The role of conditioning ancillary statistics is emphasized both in the paper and the discussion. This conditioning clearly reduces variability, however there is no reservation about the arbitrariness of such ancillary statistics. And the fact that conditioning any further would lead to conditioning upon the whole data, i.e. to a Bayesian solution. I also noted a curious lack of proper logical reasoning in the argument that, when

$f(z|\theta) \propto f(z|s) f(s|\theta),$

using the conditional ancillary distribution is enough, since, while “any departure from f(z|s) implies that the overall model is false” (p.322), but not the reverse. Hence, a poor choice of s may fail to detect a departure. (Besides the fact that  fixed-dimension sufficient statistics do not exist outside exponential families.) Similarly, Spanos expands about the case of a minimal sufficient statistic that is independent from a maximal ancillary statistic, but such cases are quite rare and limited to exponential families [in the iid case]. Still in the conditioning category, he also supports Mayo’s argument against the likelihood principle being a consequence of the sufficiency and weak conditionality principles. A point I discussed in a previous post. However, he does not provide further evidence against Birnbaum’s result, arguing rather in favour of a conditional frequentist inference I have nothing to complain about. (I fail to perceive the appeal of the Welch uniform example in terms of the likelihood principle.)

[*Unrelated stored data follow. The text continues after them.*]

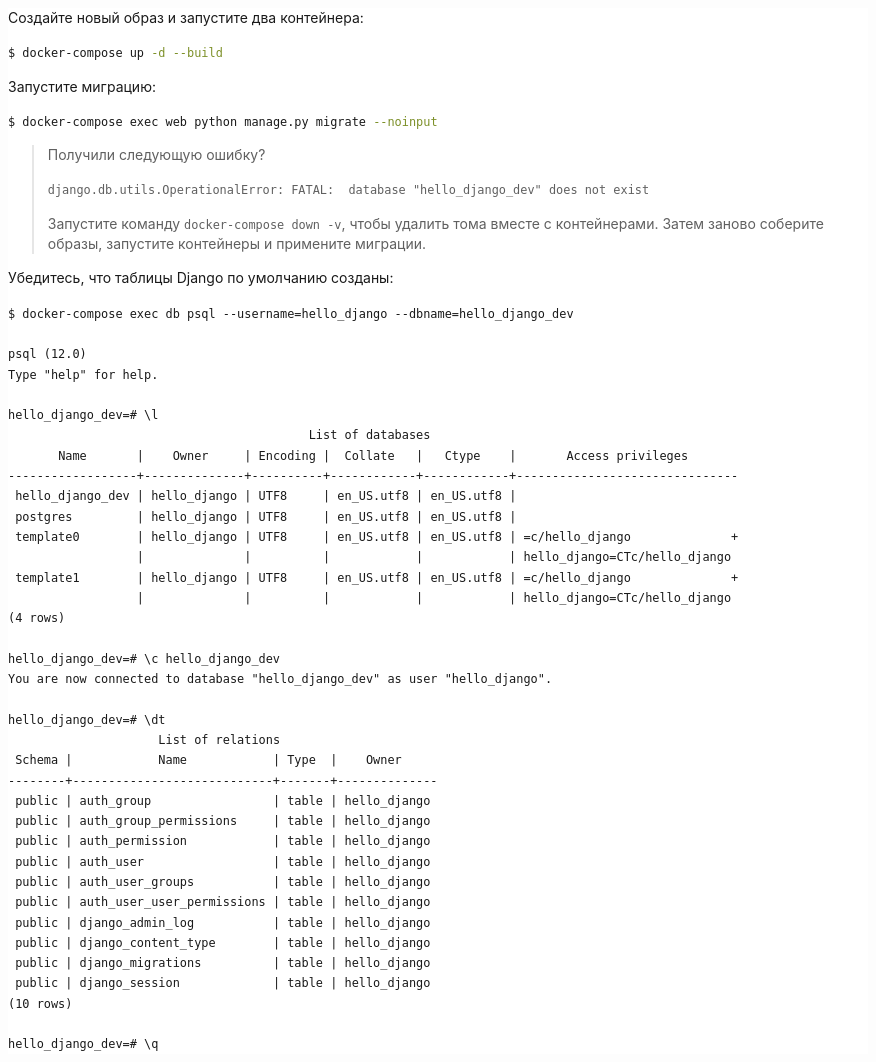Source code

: Создайте новый образ и запустите два контейнера:

```sh
$ docker-compose up -d --build
```

Запустите миграцию:
```sh
$ docker-compose exec web python manage.py migrate --noinput
```

>Получили следующую ошибку?
>
>```django.db.utils.OperationalError: FATAL:  database "hello_django_dev" does not exist```
>
>Запустите команду `docker-compose down -v`, чтобы удалить тома вместе с контейнерами. Затем заново соберите образы, запустите контейнеры и примените миграции.

Убедитесь, что таблицы Django по умолчанию созданы:

```
$ docker-compose exec db psql --username=hello_django --dbname=hello_django_dev

psql (12.0)
Type "help" for help.

hello_django_dev=# \l
                                          List of databases
       Name       |    Owner     | Encoding |  Collate   |   Ctype    |       Access privileges
------------------+--------------+----------+------------+------------+-------------------------------
 hello_django_dev | hello_django | UTF8     | en_US.utf8 | en_US.utf8 |
 postgres         | hello_django | UTF8     | en_US.utf8 | en_US.utf8 |
 template0        | hello_django | UTF8     | en_US.utf8 | en_US.utf8 | =c/hello_django              +
                  |              |          |            |            | hello_django=CTc/hello_django
 template1        | hello_django | UTF8     | en_US.utf8 | en_US.utf8 | =c/hello_django              +
                  |              |          |            |            | hello_django=CTc/hello_django
(4 rows)

hello_django_dev=# \c hello_django_dev
You are now connected to database "hello_django_dev" as user "hello_django".

hello_django_dev=# \dt
                     List of relations
 Schema |            Name            | Type  |    Owner
--------+----------------------------+-------+--------------
 public | auth_group                 | table | hello_django
 public | auth_group_permissions     | table | hello_django
 public | auth_permission            | table | hello_django
 public | auth_user                  | table | hello_django
 public | auth_user_groups           | table | hello_django
 public | auth_user_user_permissions | table | hello_django
 public | django_admin_log           | table | hello_django
 public | django_content_type        | table | hello_django
 public | django_migrations          | table | hello_django
 public | django_session             | table | hello_django
(10 rows)

hello_django_dev=# \q
```
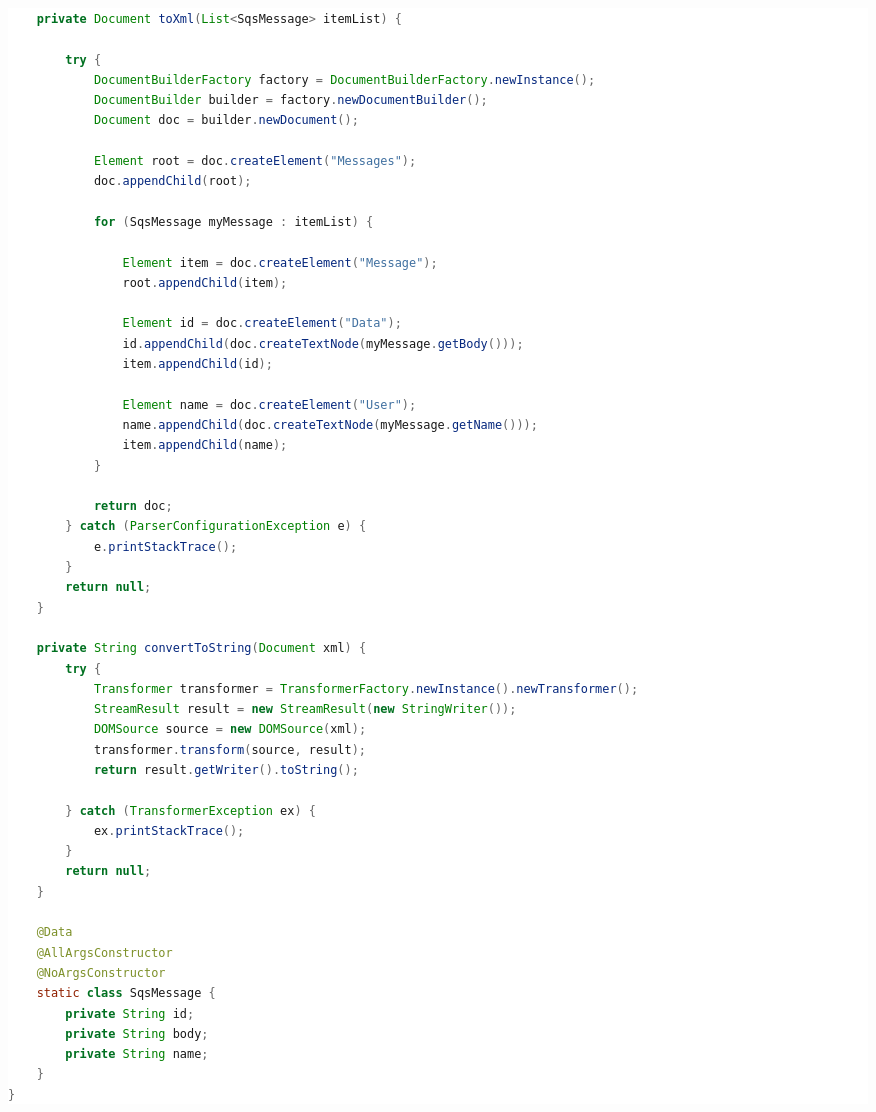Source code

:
 ```java
    private Document toXml(List<SqsMessage> itemList) {

        try {
            DocumentBuilderFactory factory = DocumentBuilderFactory.newInstance();
            DocumentBuilder builder = factory.newDocumentBuilder();
            Document doc = builder.newDocument();

            Element root = doc.createElement("Messages");
            doc.appendChild(root);

            for (SqsMessage myMessage : itemList) {

                Element item = doc.createElement("Message");
                root.appendChild(item);

                Element id = doc.createElement("Data");
                id.appendChild(doc.createTextNode(myMessage.getBody()));
                item.appendChild(id);

                Element name = doc.createElement("User");
                name.appendChild(doc.createTextNode(myMessage.getName()));
                item.appendChild(name);
            }

            return doc;
        } catch (ParserConfigurationException e) {
            e.printStackTrace();
        }
        return null;
    }

    private String convertToString(Document xml) {
        try {
            Transformer transformer = TransformerFactory.newInstance().newTransformer();
            StreamResult result = new StreamResult(new StringWriter());
            DOMSource source = new DOMSource(xml);
            transformer.transform(source, result);
            return result.getWriter().toString();

        } catch (TransformerException ex) {
            ex.printStackTrace();
        }
        return null;
    }

    @Data
    @AllArgsConstructor
    @NoArgsConstructor
    static class SqsMessage {
        private String id;
        private String body;
        private String name;
    }
}
```
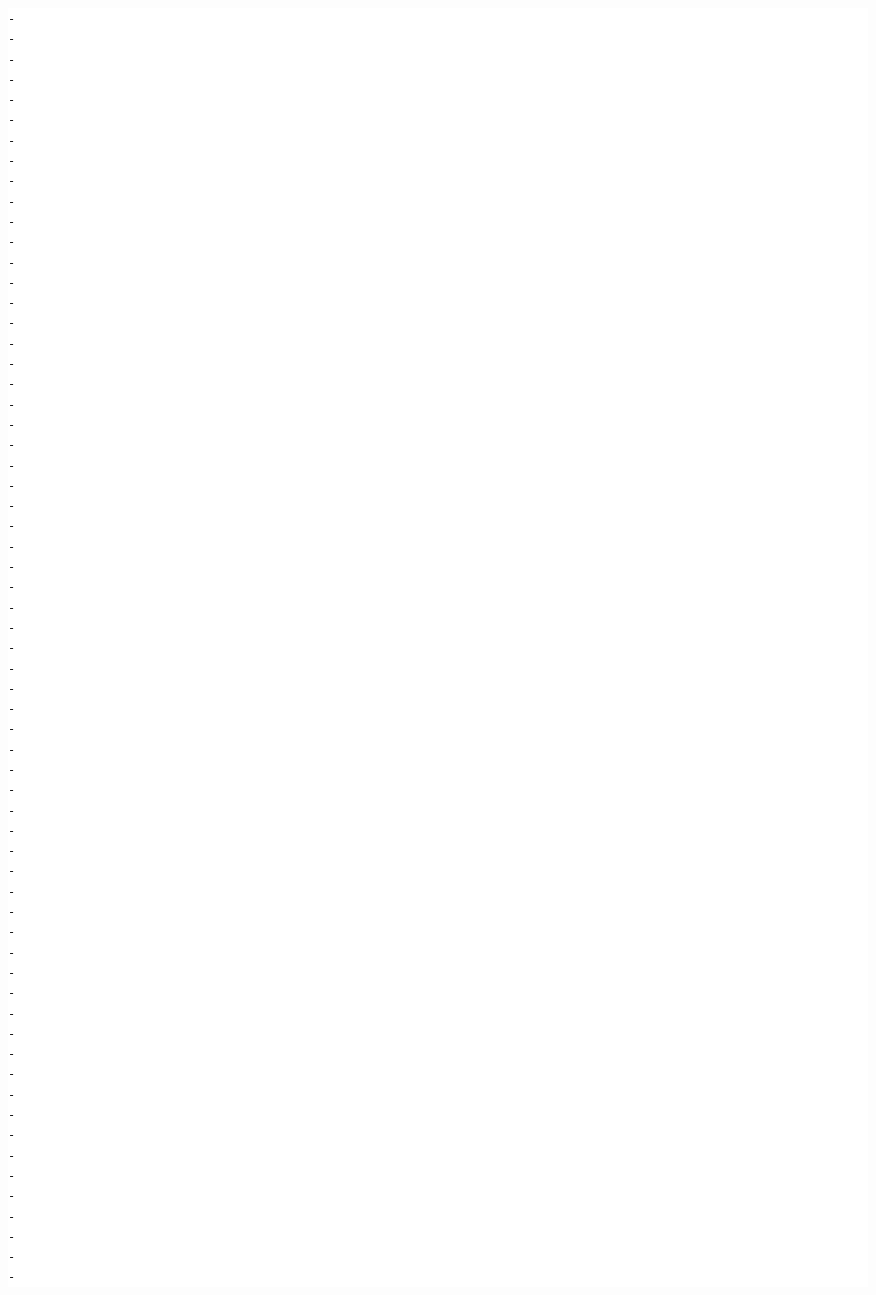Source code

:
 ```
-
-
-
-
-
-
-
-
-
-
-
-
-
-
-
-
-
-
-
-
-
-
-
-
-
-
-
-
-
-
-
-
-
-
-
-
-
-
-
-
-
-
-
-
-
-
-
-
-
-
-
-
-
-
-
-
-
-
-
-
-
-
-
```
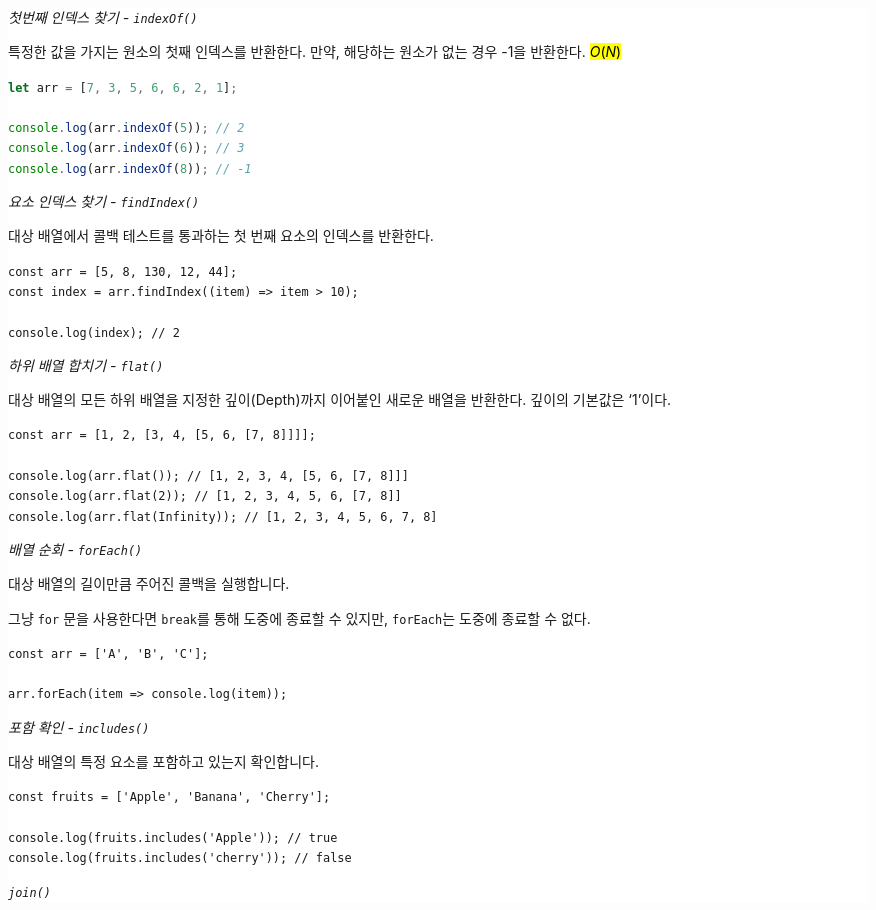 *첫번째 인덱스 찾기 - `indexOf()`*

특정한 값을 가지는 원소의 첫째 인덱스를 반환한다. 만약, 해당하는 원소가 없는 경우 -1을 반환한다. <mark>$O(N)$</mark>

```js
let arr = [7, 3, 5, 6, 6, 2, 1];

console.log(arr.indexOf(5)); // 2
console.log(arr.indexOf(6)); // 3
console.log(arr.indexOf(8)); // -1
```



*요소 인덱스 찾기 - `findIndex()`*

대상 배열에서 콜백 테스트를 통과하는 첫 번째 요소의 인덱스를 반환한다.

```
const arr = [5, 8, 130, 12, 44];
const index = arr.findIndex((item) => item > 10);

console.log(index); // 2
```

*하위 배열 합치기 - `flat()`*

대상 배열의 모든 하위 배열을 지정한 깊이(Depth)까지 이어붙인 새로운 배열을 반환한다. 깊이의 기본값은 ‘1’이다.

```
const arr = [1, 2, [3, 4, [5, 6, [7, 8]]]];

console.log(arr.flat()); // [1, 2, 3, 4, [5, 6, [7, 8]]]
console.log(arr.flat(2)); // [1, 2, 3, 4, 5, 6, [7, 8]]
console.log(arr.flat(Infinity)); // [1, 2, 3, 4, 5, 6, 7, 8]
```

*배열 순회 - `forEach()`*

대상 배열의 길이만큼 주어진 콜백을 실행합니다.

그냥 `for` 문을 사용한다면 `break`를 통해 도중에 종료할 수 있지만, `forEach`는 도중에 종료할 수 없다.

```
const arr = ['A', 'B', 'C'];

arr.forEach(item => console.log(item)); 
```

*포함 확인 - `includes()`*

대상 배열의 특정 요소를 포함하고 있는지 확인합니다.

```
const fruits = ['Apple', 'Banana', 'Cherry'];

console.log(fruits.includes('Apple')); // true
console.log(fruits.includes('cherry')); // false
```

*`join()`*
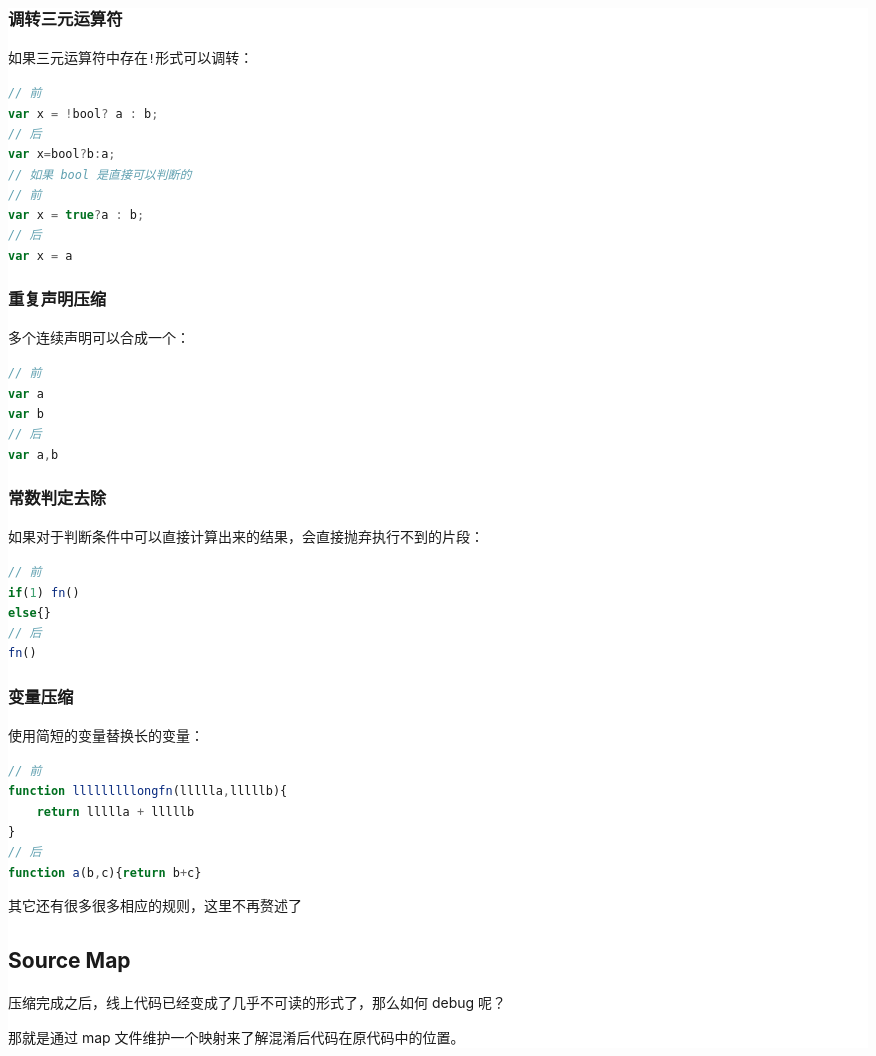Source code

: ### 调转三元运算符
如果三元运算符中存在`!`形式可以调转：
```javascript
// 前
var x = !bool? a : b;
// 后
var x=bool?b:a;
// 如果 bool 是直接可以判断的
// 前
var x = true?a : b;
// 后
var x = a
```

### 重复声明压缩
多个连续声明可以合成一个：
```javascript
// 前
var a
var b
// 后
var a,b
```

### 常数判定去除
如果对于判断条件中可以直接计算出来的结果，会直接抛弃执行不到的片段：
```javascript
// 前
if(1) fn()
else{}
// 后
fn()
```

### 变量压缩
使用简短的变量替换长的变量：
```javascript
// 前
function lllllllllongfn(llllla,lllllb){
    return llllla + lllllb
}
// 后
function a(b,c){return b+c}
```

其它还有很多很多相应的规则，这里不再赘述了

## Source Map
压缩完成之后，线上代码已经变成了几乎不可读的形式了，那么如何 debug 呢？

那就是通过 map 文件维护一个映射来了解混淆后代码在原代码中的位置。
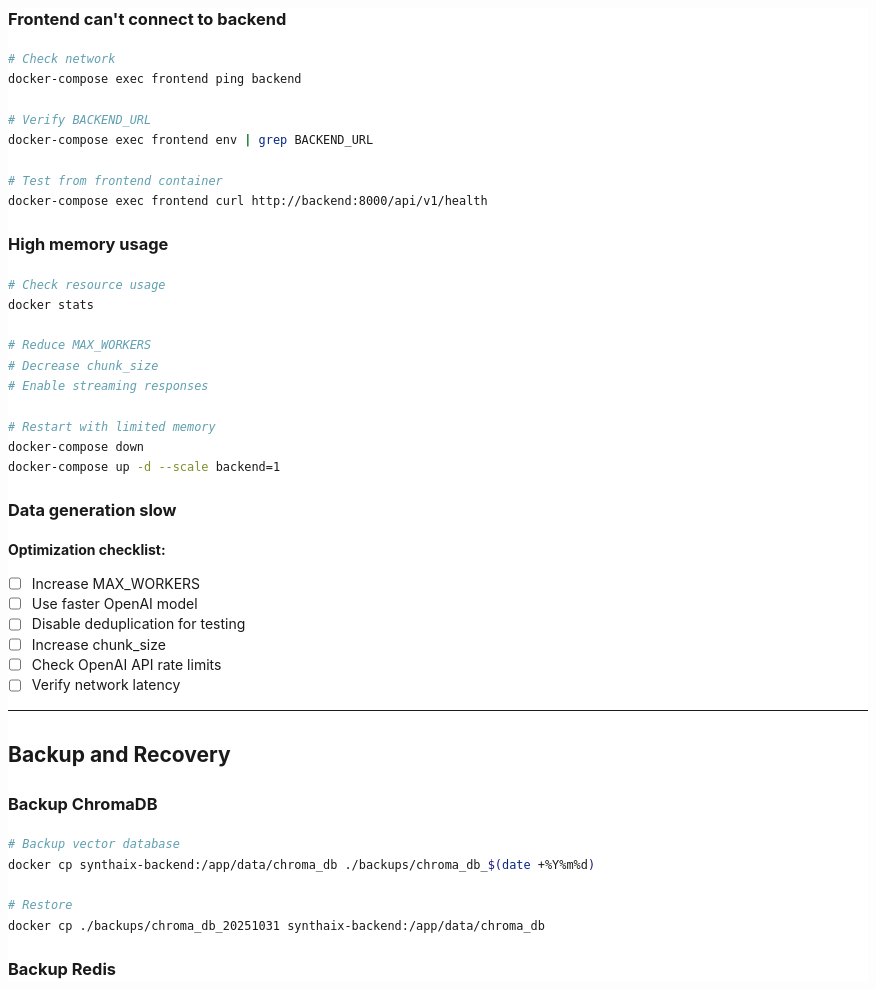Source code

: ### Frontend can't connect to backend

```bash
# Check network
docker-compose exec frontend ping backend

# Verify BACKEND_URL
docker-compose exec frontend env | grep BACKEND_URL

# Test from frontend container
docker-compose exec frontend curl http://backend:8000/api/v1/health
```

### High memory usage

```bash
# Check resource usage
docker stats

# Reduce MAX_WORKERS
# Decrease chunk_size
# Enable streaming responses

# Restart with limited memory
docker-compose down
docker-compose up -d --scale backend=1
```

### Data generation slow

**Optimization checklist:**
- [ ] Increase MAX_WORKERS
- [ ] Use faster OpenAI model
- [ ] Disable deduplication for testing
- [ ] Increase chunk_size
- [ ] Check OpenAI API rate limits
- [ ] Verify network latency

---

## Backup and Recovery

### Backup ChromaDB

```bash
# Backup vector database
docker cp synthaix-backend:/app/data/chroma_db ./backups/chroma_db_$(date +%Y%m%d)

# Restore
docker cp ./backups/chroma_db_20251031 synthaix-backend:/app/data/chroma_db
```

### Backup Redis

In an overall conclusion, let me repeat and restate that this series of posts about Error and Inference is far from pretending at bringing a Bayesian reply to the philosophical arguments raised in the volume. The primary goal being of “taking some crucial steps towards legitimating the philosophy of frequentist statistics” (p.328), I should not feel overly concerned. It is only when the debate veered towards a comparison with the Bayesian approach [often too often of the “holier than thou” brand] that I felt allowed to put in my twopennies worth… I do hope I may crystallise this set of notes into a more constructed review of the book, if time allows, although I am pessimistic at the chances of getting it published given our current difficulties with the critical review of Murray Aitkin’s  Statistical Inference. However, as a coincidence, we got back last weekend an encouraging reply from Statistics and Risk Modelling, prompting us towards a revision and the prospect of a reply by Murray.